Extracted page text data
##############################

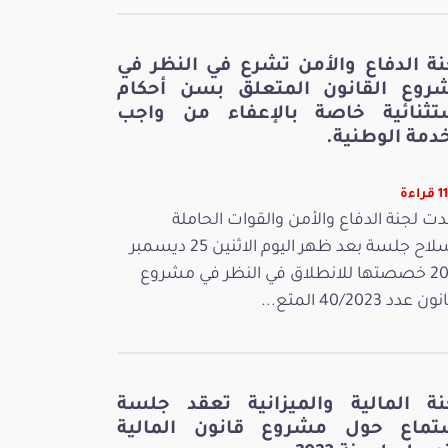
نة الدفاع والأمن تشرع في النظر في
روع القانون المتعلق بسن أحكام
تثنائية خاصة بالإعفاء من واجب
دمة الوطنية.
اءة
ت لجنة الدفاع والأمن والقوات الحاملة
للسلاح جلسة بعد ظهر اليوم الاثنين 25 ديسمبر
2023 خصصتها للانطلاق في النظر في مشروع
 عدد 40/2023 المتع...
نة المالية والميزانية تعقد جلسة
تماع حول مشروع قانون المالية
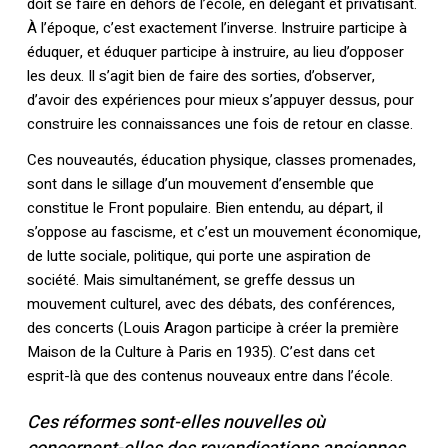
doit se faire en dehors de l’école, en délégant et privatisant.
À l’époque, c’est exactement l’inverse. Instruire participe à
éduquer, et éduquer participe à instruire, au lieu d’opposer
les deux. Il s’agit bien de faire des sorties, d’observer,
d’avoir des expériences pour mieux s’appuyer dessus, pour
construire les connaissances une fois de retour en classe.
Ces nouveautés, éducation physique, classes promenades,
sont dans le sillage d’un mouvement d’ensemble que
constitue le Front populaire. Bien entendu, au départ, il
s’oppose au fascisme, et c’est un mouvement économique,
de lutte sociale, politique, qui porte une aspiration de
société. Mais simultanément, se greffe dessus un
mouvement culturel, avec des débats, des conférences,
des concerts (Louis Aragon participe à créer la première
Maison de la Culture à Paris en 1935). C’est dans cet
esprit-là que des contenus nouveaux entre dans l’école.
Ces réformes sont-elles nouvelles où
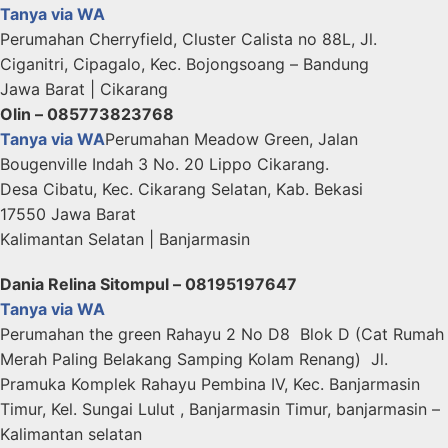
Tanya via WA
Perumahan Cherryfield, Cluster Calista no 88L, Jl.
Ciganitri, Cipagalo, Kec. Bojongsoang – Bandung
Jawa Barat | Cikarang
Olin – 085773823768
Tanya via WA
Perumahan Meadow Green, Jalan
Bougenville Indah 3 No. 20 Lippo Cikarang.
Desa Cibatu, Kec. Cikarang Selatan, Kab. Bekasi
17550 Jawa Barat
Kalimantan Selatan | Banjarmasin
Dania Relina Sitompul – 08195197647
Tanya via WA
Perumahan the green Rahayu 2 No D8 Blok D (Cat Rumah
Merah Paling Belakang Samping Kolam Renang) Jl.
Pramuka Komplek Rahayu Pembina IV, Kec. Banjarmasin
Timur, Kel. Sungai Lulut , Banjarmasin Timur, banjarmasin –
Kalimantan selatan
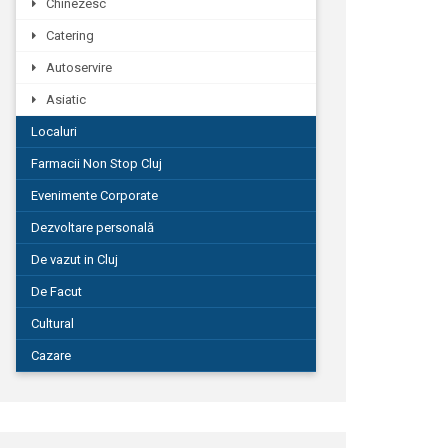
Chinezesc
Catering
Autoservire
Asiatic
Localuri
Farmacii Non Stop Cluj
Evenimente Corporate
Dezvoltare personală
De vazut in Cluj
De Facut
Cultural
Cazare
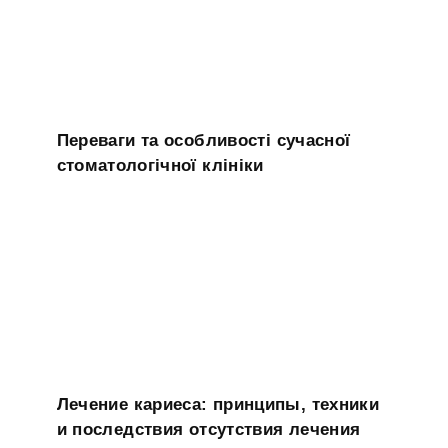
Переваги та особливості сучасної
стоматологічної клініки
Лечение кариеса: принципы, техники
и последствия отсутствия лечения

##############################

:: What to work on ::
Reproduce the extracted page text data above in full, changing each "Tanya via WA" to "Hubungi via WA" and leaving every other line as it is. Omit the pictures.

:: Answer section ::
نة الدفاع والأمن تشرع في النظر في
روع القانون المتعلق بسن أحكام
تثنائية خاصة بالإعفاء من واجب
دمة الوطنية.
اءة
ت لجنة الدفاع والأمن والقوات الحاملة
للسلاح جلسة بعد ظهر اليوم الاثنين 25 ديسمبر
2023 خصصتها للانطلاق في النظر في مشروع
 عدد 40/2023 المتع...
نة المالية والميزانية تعقد جلسة
تماع حول مشروع قانون المالية
doit se faire en dehors de l’école, en délégant et privatisant.
À l’époque, c’est exactement l’inverse. Instruire participe à
éduquer, et éduquer participe à instruire, au lieu d’opposer
les deux. Il s’agit bien de faire des sorties, d’observer,
d’avoir des expériences pour mieux s’appuyer dessus, pour
construire les connaissances une fois de retour en classe.
Ces nouveautés, éducation physique, classes promenades,
sont dans le sillage d’un mouvement d’ensemble que
constitue le Front populaire. Bien entendu, au départ, il
s’oppose au fascisme, et c’est un mouvement économique,
de lutte sociale, politique, qui porte une aspiration de
société. Mais simultanément, se greffe dessus un
mouvement culturel, avec des débats, des conférences,
des concerts (Louis Aragon participe à créer la première
Maison de la Culture à Paris en 1935). C’est dans cet
esprit-là que des contenus nouveaux entre dans l’école.
Ces réformes sont-elles nouvelles où
Hubungi via WA
Perumahan Cherryfield, Cluster Calista no 88L, Jl.
Ciganitri, Cipagalo, Kec. Bojongsoang – Bandung
Jawa Barat | Cikarang
Olin – 085773823768
Hubungi via WA
Perumahan Meadow Green, Jalan
Bougenville Indah 3 No. 20 Lippo Cikarang.
Desa Cibatu, Kec. Cikarang Selatan, Kab. Bekasi
17550 Jawa Barat
Kalimantan Selatan | Banjarmasin
Dania Relina Sitompul – 08195197647
Hubungi via WA
Perumahan the green Rahayu 2 No D8 Blok D (Cat Rumah
Merah Paling Belakang Samping Kolam Renang) Jl.
Pramuka Komplek Rahayu Pembina IV, Kec. Banjarmasin
Timur, Kel. Sungai Lulut , Banjarmasin Timur, banjarmasin –
Kalimantan selatan
Chinezesc
Catering
Autoservire
Asiatic
Localuri
Farmacii Non Stop Cluj
Evenimente Corporate
Dezvoltare personală
De vazut in Cluj
De Facut
Cultural
Cazare
Переваги та особливості сучасної
стоматологічної клініки
Лечение кариеса: принципы, техники
и последствия отсутствия лечения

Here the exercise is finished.